A Beka textbooks work well for him too. These are highly visual books and are very sequential in their presentation. Since my son struggles to follow details or to be able to order events having a textbook that already does this for him is very helpful. He likes to read these texts because they have lots of colorful pictures, charts and diagrams to look at. All of these things appeal to his visual-spatial learning mode and help him process details and put the information in it's proper context. The downside of using a textbook curriculum is that they don't really challenge the mind to think 'outside the box,' which is something that VSL's naturally do and enjoy.

Therefore, after nearly four years of trying to figure this "curriculum thing" out, I think I have finally discovered that the best approach is to not rely on one single teaching method (Classical or Charlotte Mason or traditional) and instead use a variety of methods for each subject area. Next year, my plan is to alter my son's curriculum so that he has equal thirds: one-third literature-based; one-third computer-aided; and one-third hands-on/observation study.

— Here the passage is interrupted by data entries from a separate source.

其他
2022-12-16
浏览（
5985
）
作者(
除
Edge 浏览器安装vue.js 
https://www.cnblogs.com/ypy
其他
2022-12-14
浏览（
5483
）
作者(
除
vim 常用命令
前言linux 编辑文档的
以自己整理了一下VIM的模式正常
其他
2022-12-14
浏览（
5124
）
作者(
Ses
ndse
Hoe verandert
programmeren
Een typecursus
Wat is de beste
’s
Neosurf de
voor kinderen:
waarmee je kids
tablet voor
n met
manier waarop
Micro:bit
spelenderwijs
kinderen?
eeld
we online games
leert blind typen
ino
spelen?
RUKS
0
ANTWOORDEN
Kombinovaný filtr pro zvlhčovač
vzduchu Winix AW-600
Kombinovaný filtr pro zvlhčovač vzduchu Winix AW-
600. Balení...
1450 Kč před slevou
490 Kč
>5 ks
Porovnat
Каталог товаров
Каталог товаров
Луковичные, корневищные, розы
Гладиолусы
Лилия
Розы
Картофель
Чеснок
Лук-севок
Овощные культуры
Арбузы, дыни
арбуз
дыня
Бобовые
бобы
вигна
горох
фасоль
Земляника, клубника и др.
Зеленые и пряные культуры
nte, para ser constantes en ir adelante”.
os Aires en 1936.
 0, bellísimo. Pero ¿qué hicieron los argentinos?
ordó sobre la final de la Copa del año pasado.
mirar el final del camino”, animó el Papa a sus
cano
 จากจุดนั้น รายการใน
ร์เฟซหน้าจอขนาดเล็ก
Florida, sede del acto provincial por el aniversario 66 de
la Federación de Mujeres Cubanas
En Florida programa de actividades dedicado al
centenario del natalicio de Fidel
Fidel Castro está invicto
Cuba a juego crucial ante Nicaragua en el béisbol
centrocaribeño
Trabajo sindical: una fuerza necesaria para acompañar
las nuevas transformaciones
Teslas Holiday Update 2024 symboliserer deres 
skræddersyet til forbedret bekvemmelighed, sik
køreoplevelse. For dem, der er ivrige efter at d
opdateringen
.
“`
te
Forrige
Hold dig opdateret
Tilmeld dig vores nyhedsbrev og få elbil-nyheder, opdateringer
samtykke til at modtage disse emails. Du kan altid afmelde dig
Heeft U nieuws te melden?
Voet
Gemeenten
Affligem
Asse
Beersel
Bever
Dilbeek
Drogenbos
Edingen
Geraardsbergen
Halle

In general, my plan is to teach using VAK, but to tailor it more towards his visual-spatial preference, all the while giving him plenty of opportunity to learn through his weaker auditory and kinesthetic modes. My goal is to enable him to learn and retain the new material using all three learning modalities.

In closing, I definitely believe that there is value in learning more about your child's learning style. In doing so, it will help you become a better teacher and it will help you better understand how to best to teach your child. Home schooling is a wonderful way to get to know your child and watching them learn is half the fun of it. By taking the time to understand their individual needs, you will be providing a higher quality learning experience for them.